BeritaBandungRaya.com – Dunia kembali dilanda ketidakpastian akibat rentetan konflik geopolitik yang kian meluas, mulai dari perang Rusia–Ukraina, ketegangan di Timur Tengah, hingga perang terbuka Israel–Iran yang kini mencuat. Situasi ini tidak hanya mengubah peta politik global, tetapi juga memberi tekanan serius pada pasar keuangan dunia, termasuk Indonesia.
Namun di balik volatilitas tersebut, para investor disarankan untuk tidak panik. Justru, jika dipahami secara menyeluruh, krisis geopolitik dapat membuka peluang strategis dalam investasi jangka panjang.

Latihan interpretasi grafik:
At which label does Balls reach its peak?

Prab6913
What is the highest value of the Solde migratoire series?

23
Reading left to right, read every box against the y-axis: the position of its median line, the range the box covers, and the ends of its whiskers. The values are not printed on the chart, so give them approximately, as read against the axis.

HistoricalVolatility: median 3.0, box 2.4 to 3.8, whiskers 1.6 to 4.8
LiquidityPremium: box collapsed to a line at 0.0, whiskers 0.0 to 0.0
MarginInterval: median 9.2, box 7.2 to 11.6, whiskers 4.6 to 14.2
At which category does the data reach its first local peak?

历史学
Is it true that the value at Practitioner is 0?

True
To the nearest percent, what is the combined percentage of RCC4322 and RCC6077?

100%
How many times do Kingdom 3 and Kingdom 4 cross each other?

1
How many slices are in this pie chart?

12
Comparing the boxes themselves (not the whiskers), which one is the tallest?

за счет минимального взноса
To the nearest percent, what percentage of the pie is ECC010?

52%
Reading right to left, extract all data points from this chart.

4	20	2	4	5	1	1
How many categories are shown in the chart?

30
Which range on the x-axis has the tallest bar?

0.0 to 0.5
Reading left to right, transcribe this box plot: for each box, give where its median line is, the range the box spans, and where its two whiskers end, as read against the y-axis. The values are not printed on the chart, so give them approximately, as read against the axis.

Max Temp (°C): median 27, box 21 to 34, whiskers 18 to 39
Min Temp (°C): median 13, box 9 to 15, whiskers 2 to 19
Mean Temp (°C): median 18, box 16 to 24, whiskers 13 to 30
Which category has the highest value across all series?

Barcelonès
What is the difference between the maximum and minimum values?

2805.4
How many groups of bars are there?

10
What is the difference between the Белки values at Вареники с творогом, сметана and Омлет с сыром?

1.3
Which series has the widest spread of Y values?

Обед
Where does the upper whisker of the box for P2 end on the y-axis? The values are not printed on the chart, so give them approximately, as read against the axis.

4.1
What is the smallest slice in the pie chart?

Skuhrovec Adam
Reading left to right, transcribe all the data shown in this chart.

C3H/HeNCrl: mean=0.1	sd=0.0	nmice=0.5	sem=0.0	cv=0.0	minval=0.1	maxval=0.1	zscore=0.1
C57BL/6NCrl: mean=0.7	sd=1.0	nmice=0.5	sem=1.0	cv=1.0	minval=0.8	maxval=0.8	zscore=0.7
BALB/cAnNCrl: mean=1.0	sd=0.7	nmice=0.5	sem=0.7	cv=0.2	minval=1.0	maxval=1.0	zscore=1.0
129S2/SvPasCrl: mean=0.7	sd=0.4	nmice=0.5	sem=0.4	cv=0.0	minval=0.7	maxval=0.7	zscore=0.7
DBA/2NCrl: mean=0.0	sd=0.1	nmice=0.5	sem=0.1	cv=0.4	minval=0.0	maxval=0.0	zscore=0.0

Tugas dan Latihan >>
a: Salin ulang tanpa perubahan bagian bacaan tentang krisis geopolitik dan investasi, dari "BeritaBandungRaya.com – Dunia" sampai "dunia, termasuk Indonesia.".
b: Jawablah pertanyaan berikut berdasarkan bacaan tentang krisis geopolitik dan investasi.
(i) Konflik apa saja yang disebutkan sebagai penyebab ketidakpastian dunia?
(ii) Apa yang disarankan kepada para investor?
(iii) Krisis geopolitik dapat membuka peluang strategis dalam investasi jenis apa?
Data tersebut diambil dari sumber yang berbeda.

Kunci Jawaban >>
a:
BeritaBandungRaya.com – Dunia kembali dilanda ketidakpastian akibat rentetan konflik geopolitik yang kian meluas, mulai dari perang Rusia–Ukraina, ketegangan di Timur Tengah, hingga perang terbuka Israel–Iran yang kini mencuat. Situasi ini tidak hanya mengubah peta politik global, tetapi juga memberi tekanan serius pada pasar keuangan dunia, termasuk Indonesia.

b:
(i) Perang Rusia–Ukraina, ketegangan di Timur Tengah, dan perang terbuka Israel–Iran.
(ii) Para investor disarankan untuk tidak panik.
(iii) Investasi jangka panjang.